Pırlantaydı Lütfi Kılınç…
Mustafa Gönül’ün ardından gelen vali-belediye başkanları “Sadullah Verel, Orhan Pirler, Kamil Demircioğlu” dönemlerinde de alnının akı/teri ile çalıştı.
“Verel, Pirler, Demircioğlu”…
Türk idari sisteminin “ileri hattı” diyeyim size, 3 “forvet”, Kastamonu’nun bu 3’lüye forma giydirmiş olması büyük şans.
“Sicilin pürü pak olacak” o vakitlerde devlet dairesinde tutunmak için…
Lütfi Kılınç sütten ak idi, ne harama el uzatmışlığı ne devlete karşı kem gözü, ekmek gibi-su gibi-aşk gibi tertemizdi.
“Makamda çalışmak” meselesine ayrı bir parantez açmak lazım…
Başkanlık makamında çalışanın “ağzı sıkı, kulağı sağır, gözü kapalı” olmalı, bir nevi devletin “sırdaşı” olmanın sorumluluğunu her kul taşıyamaz, Lütfi Kılınç seneler senesi makamda çalışacak kadar takdir, güven ve kıymet gördü cümle belediye başkanlarından.

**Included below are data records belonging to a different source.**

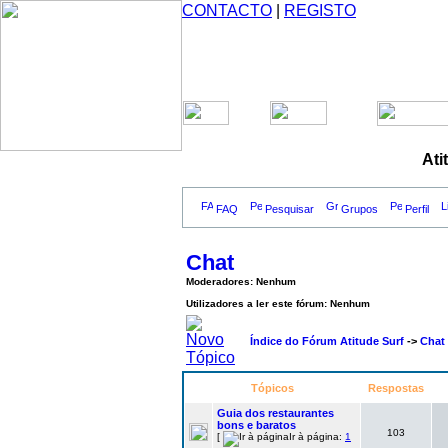
CONTACTO
|
REGISTO
Ati
FAQ
Pesquisar
Grupos
Perfil
Chat
Moderadores: Nenhum
Utilizadores a ler este fórum: Nenhum
Índice do Fórum Atitude Surf
->
Chat
Tópicos
Respostas
Guia dos restaurantes
bons e baratos
103
[
Ir à página:
1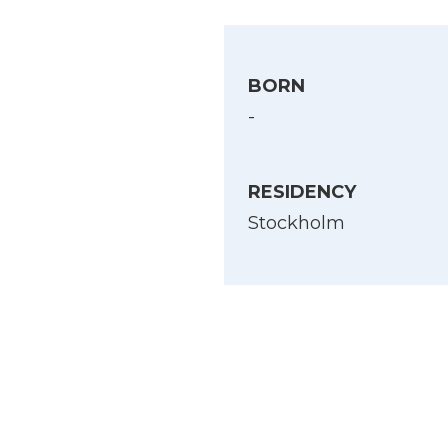
BORN
-
RESIDENCY
Stockholm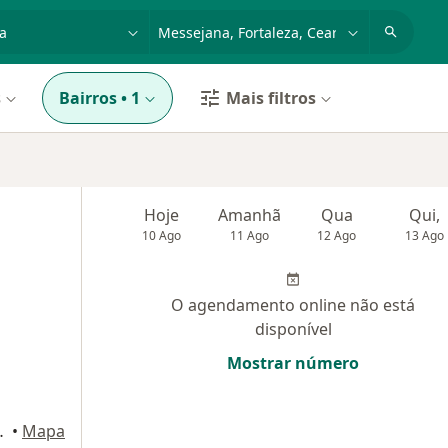
dade, doença ou nome
cidade ou região
s
Bairros
•
1
Mais filtros
Hoje
Amanhã
Qua
Qui,
10 Ago
11 Ago
12 Ago
13 Ago
O agendamento online não está
disponível
Mostrar número
78, Fortaleza
•
Mapa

Demokrasi geldi memlekete!…
Ali Köse başkanlığında Kastamonu Belediyesi şehri esaslı bir imar faaliyetine girişti, karargah merkezi güçlüydü Ali Köse’nin, “Lütfi Kılınç, Tülin Akkaya, Ahmet Bayramoğlu, Sıtkı Kırcıoğlu”.
Ankara’da “Batıkent”, Kastamonu’da “Kuzeykent”, şehircilik devrimi düpedüz…

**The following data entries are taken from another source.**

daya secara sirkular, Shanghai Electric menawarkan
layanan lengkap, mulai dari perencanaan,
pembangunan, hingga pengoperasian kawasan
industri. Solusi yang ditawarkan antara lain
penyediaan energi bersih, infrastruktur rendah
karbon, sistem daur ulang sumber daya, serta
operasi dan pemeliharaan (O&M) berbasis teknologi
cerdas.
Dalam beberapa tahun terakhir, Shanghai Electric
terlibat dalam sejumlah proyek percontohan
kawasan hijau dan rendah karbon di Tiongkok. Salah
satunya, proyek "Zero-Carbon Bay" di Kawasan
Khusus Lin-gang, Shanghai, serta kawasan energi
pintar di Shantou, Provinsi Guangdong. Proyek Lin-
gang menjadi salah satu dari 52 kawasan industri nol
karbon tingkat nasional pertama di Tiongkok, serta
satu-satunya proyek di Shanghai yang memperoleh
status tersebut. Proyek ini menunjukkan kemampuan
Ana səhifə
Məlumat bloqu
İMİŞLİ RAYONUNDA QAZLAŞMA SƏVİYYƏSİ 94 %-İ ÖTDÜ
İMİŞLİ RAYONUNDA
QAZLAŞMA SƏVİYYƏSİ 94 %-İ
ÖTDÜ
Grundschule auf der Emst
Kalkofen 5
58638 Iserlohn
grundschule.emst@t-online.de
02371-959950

Ali Köse’ye teşekkür edelim bir ağızdan.
1989 seçimlerinde “sol” kazandı…
Faruk Nuhoğlu döneminde görev yerini terk etmeyen askerdi Lütfi Kılınç.
Bir sonraki seçimi “milliyetçi sağ” kazandı…

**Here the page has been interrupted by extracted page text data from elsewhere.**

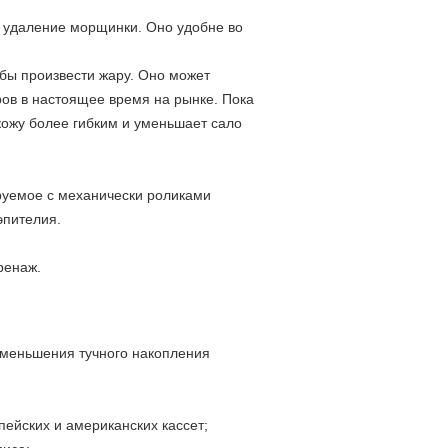
, удаление морщинки. Оно удобне во
обы произвести жару. Оно может
ров в настоящее время на рынке. Пока
кожу более гибким и уменьшает сало
руемое с механически роликами
эпителия.
ренаж.
уменьшения тучного накопления
ейских и американских кассет;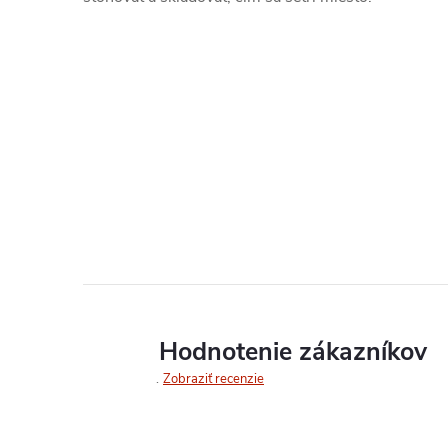
Hodnotenie zákazníkov
Zobraziť recenzie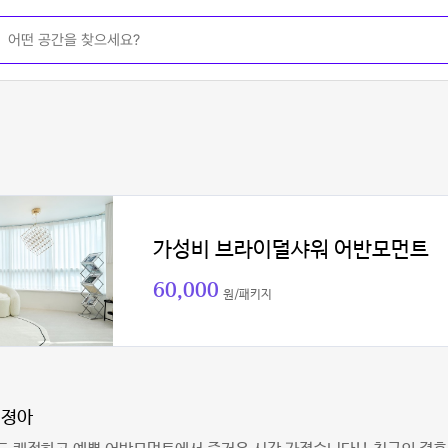
가성비 브라이덜샤워 어반모먼트
60,000
원/패키지
리졍아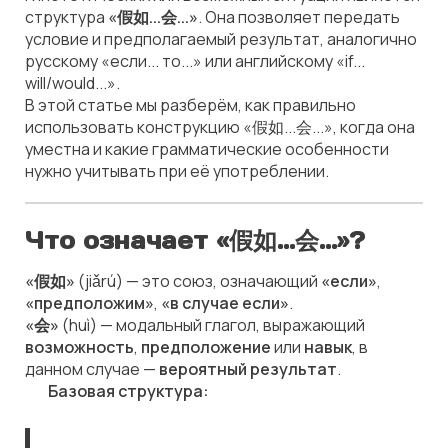
структура
«假如...会...»
. Она позволяет передать
условие и предполагаемый результат, аналогично
русскому «если... то...» или английскому «if...
will/would...».
В этой статье мы разберём, как правильно
использовать конструкцию «假如...会...», когда она
уместна и какие грамматические особенности
нужно учитывать при её употреблении.
Что означает «假如...会...»?
«假如»
(jiǎrú) — это союз, означающий
«если»
,
«предположим»
,
«в случае если»
.
«会»
(huì) — модальный глагол, выражающий
возможность
,
предположение
или
навык
, в
данном случае —
вероятный результат
.
📌
Базовая структура: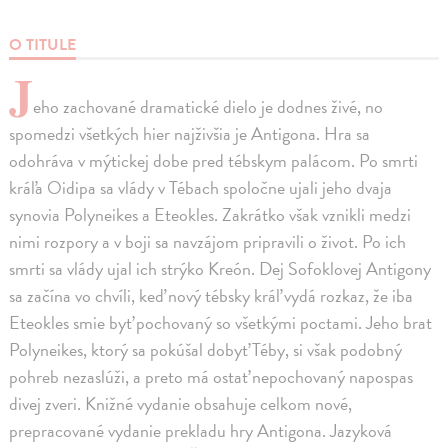
O TITULE
J
eho zachované dramatické dielo je dodnes živé, no
spomedzi všetkých hier najživšia je Antigona. Hra sa
odohráva v mýtickej dobe pred tébskym palácom. Po smrti
kráľa Oidipa sa vlády v Tébach spoločne ujali jeho dvaja
synovia Polyneikes a Eteokles. Zakrátko však vznikli medzi
nimi rozpory a v boji sa navzájom pripravili o život. Po ich
smrti sa vlády ujal ich strýko Kreón. Dej Sofoklovej Antigony
sa začína vo chvíli, keď nový tébsky kráľ vydá rozkaz, že iba
Eteokles smie byť pochovaný so všetkými poctami. Jeho brat
Polyneikes, ktorý sa pokúšal dobyť Téby, si však podobný
pohreb nezaslúži, a preto má ostať nepochovaný napospas
divej zveri. Knižné vydanie obsahuje celkom nové,
prepracované vydanie prekladu hry Antigona. Jazyková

Lütfü Kılınç belediyenin “him taşı” olma görevini sürdürdü.
Bu arada “yeni” binaya geçildiğini yazmayı unutmayayım…
Belediye Başkanı Turhan Topçuoğlu dönemi bu fakirin gerek esnaf gerek sivil toplumcu gerek eli kalem tutan vasıfları ile belediyenin kapısını iyiden iyiye aşındırmaya başladığı dönem, girişi merdivensiz ve içi labirent “yeni” bina, makam katında “akrabam” Lütfi Kılınç ile “selam sabah” ettiğimiz güzel yıllar.
Akrabasının olduğu yerde fakir güvende olur…
Lütfi ağabey güven taşıdır.
2007’li yıllar…
Belediye “yeni” binasından “en yeni” binasına taşındı, Lütfü ağabey “tadında bırakmayı” bilen ender insanlardandı, emekli oldu.
Cenaze merasimleri geride kalanlar için hüzündür, “bir yandan hiç bitmesin bir yandan hemen bitsin” dedirtir insana, son buluşmadır…
Lütfi Kılınç’ın cenazesi onun tam da hak ettiği üzere uğurlanışı oldu, geride kalanları da onurlandıran bir merasimdi, Lütfi Kılınç’ın tertemiz hayatının bilançosuydu avluya dolduran insanların vefası.
Lütfi Kılınç Kastamonu Belediyesi’nin him taşlarından biriydi…
O temel taşları ile belediye günümüze geldi.